Though the global aim was to improve block utilization, the project team needed to chose a specific aim that met S.M.A.R.T criteria: Specific, Measureable, Achievable, Results-focused, and Time-bound [7]. After considering multiple potential areas of initial focus, the OR staff suggested focusing on the issue of case length accuracy. In qualitative interviews, the student team had found that the surgery request forms ask for “case length,” and the schedulers were not sure how the surgeons defined it. When the OR is booked for an operation, the amount of time blocked out is the time from when the patient is brought into the operating room to the time that the patient leaves the room, or WIWO (Wheels In Wheels Out). This WIWO time includes anesthesia induction and preparations for surgery such as positioning. Some surgeons think about case length as only the time that the patient is operated on, or CTC (Cut to Close). Thus, the surgeon may be requesting less time than is really necessary for the case if he or she is only thinking about CTC time. The student team created a survey and found that 2 urology surgeons considered case length to be WIWO, and 4 considered case length to mean CTC.

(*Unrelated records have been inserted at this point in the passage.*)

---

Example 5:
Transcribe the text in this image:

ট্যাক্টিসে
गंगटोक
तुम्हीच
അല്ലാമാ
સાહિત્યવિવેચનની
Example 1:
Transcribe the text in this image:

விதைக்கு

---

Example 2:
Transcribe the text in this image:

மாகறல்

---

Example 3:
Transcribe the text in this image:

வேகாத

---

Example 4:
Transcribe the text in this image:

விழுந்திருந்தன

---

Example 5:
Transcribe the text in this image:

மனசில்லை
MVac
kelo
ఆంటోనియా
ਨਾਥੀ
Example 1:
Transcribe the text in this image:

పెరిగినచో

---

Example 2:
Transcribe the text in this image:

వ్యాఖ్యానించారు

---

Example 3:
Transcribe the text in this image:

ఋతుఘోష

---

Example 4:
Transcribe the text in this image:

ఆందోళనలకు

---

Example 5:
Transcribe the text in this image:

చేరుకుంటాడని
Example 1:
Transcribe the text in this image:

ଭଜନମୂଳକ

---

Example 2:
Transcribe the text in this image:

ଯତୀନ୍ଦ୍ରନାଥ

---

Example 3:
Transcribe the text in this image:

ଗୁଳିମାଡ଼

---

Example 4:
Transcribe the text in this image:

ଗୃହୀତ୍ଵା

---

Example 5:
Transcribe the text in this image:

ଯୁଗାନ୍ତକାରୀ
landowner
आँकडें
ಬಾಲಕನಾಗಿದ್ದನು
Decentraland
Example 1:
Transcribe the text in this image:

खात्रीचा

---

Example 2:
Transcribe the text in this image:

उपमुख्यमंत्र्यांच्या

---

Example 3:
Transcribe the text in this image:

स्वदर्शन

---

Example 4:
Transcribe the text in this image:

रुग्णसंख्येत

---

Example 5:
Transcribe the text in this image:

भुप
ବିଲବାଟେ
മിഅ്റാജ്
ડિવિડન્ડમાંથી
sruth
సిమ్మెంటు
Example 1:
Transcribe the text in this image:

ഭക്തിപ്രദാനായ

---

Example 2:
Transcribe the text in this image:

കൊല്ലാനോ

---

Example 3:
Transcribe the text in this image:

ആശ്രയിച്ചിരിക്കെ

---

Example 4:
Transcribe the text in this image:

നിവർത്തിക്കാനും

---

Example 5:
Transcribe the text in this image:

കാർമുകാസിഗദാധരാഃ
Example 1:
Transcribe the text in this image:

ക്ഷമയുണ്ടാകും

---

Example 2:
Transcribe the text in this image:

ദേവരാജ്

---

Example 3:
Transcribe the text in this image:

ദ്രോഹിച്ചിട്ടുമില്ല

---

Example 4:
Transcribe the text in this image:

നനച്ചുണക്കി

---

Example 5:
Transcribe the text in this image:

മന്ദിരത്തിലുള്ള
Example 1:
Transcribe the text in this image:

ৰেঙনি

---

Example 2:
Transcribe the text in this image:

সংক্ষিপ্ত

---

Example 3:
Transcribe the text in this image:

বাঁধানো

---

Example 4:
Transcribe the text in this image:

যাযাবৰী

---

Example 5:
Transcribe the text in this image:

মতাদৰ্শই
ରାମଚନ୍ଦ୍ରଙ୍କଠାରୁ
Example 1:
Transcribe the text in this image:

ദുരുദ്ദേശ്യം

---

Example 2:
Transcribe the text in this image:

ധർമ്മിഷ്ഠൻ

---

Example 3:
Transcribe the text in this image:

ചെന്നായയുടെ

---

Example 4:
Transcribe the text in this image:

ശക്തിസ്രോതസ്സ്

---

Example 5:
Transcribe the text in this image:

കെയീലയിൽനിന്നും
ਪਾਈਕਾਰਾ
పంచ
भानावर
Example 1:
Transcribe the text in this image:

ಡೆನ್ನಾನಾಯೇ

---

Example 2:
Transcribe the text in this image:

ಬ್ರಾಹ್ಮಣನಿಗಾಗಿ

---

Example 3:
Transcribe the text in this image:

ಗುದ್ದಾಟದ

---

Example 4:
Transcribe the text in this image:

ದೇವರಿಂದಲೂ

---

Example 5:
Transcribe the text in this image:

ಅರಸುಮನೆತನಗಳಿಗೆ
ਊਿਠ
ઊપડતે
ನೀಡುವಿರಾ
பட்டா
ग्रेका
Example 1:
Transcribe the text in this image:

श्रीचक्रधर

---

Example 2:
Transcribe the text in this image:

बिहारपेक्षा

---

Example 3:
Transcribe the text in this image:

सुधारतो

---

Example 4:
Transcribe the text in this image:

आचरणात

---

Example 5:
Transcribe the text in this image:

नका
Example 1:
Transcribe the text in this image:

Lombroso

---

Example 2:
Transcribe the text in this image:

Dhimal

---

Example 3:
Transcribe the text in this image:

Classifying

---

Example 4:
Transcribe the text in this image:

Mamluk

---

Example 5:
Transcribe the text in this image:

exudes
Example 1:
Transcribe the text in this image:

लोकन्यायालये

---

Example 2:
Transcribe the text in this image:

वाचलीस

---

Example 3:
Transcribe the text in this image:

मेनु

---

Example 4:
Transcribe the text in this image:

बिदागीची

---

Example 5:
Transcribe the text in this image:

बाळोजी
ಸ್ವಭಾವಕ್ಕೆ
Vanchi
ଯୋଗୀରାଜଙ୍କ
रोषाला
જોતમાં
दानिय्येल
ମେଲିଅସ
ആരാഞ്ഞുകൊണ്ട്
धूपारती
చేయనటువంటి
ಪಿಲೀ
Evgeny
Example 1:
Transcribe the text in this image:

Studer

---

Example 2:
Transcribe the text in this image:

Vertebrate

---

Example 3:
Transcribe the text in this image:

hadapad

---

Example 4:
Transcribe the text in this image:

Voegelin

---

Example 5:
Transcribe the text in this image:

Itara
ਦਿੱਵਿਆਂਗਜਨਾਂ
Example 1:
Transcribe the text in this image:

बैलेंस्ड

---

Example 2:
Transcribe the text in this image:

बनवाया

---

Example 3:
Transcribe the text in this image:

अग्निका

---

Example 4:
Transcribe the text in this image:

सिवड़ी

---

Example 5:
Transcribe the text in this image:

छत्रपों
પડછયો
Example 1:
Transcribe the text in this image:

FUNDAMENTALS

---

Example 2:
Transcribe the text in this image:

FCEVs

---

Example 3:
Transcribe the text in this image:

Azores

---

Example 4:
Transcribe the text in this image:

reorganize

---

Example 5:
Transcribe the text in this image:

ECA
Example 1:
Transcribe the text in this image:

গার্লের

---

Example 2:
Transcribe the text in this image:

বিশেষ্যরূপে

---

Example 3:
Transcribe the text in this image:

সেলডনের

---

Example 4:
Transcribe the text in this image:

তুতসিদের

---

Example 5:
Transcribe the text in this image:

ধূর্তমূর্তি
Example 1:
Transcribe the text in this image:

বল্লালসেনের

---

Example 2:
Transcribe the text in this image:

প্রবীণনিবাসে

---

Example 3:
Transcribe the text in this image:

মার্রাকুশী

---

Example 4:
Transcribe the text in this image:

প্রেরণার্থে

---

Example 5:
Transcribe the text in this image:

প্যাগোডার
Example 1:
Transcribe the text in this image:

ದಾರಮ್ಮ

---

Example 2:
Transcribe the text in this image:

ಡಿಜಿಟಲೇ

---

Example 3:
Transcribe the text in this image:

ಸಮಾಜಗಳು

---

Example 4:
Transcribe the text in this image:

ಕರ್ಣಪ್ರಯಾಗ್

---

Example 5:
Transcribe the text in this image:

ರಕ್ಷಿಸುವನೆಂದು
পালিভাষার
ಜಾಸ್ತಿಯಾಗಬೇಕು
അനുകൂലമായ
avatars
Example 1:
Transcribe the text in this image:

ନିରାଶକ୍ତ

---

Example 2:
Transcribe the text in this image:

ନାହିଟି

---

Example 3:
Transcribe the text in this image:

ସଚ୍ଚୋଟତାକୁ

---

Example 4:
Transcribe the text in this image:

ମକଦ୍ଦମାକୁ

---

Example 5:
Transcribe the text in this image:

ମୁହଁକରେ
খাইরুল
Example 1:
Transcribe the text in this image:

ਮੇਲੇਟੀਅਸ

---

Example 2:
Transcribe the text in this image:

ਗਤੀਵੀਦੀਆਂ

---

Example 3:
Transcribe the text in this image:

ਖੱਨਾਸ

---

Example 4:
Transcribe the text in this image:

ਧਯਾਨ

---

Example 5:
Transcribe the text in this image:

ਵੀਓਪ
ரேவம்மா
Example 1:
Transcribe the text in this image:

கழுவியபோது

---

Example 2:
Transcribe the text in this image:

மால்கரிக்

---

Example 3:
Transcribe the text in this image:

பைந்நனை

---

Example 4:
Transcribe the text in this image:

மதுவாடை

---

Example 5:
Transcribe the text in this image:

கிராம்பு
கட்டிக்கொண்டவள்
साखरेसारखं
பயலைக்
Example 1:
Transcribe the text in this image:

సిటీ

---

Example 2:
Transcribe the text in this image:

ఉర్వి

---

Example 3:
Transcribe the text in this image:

In order to understand the potential impact of this difference, the project team compared the recorded case length (WIWO time) with the time that had been requested for the urology surgeons in 2014. Surgeons in this department varied from 21%-40% in their case length accuracy ( Table 2 ). Given these discrepancies, the project team established the following specific aim: We will improve the percentage of “accurate” case lengths by 10% in one week (with “accurate” defined as within 15 minutes of the scheduled time).

Tools 6 and 7: PDSA Cycle and Control Charts

The Plan-Do-Study-Act cycle is an iterative plan of action for designing and testing a specific change [7]. This part of the QI cycle involved implementing and testing a change to address our specific aim. As the first cycle of change, the team requested that the scheduler add 15 minutes to the surgeons’ requested case time over 1 week. Of the urologists scheduled that week, one had used CTC and the other had not completed the student team’s survey. In order to study the change, the project team used control charts for the 2 surgeons whose case times were adapted. Prior to the intervention, the surgeons averaged at least 20 minutes over their scheduled time, with wide variation. Surgeons were infrequently completing cases at or below their requested case time. Most of the inaccuracy came from going long. The team used control charts to understand the impact of the change. The control charts showed that after the change in scheduling time, the 2 surgeons still went over their allotted case time, but to a lesser degree.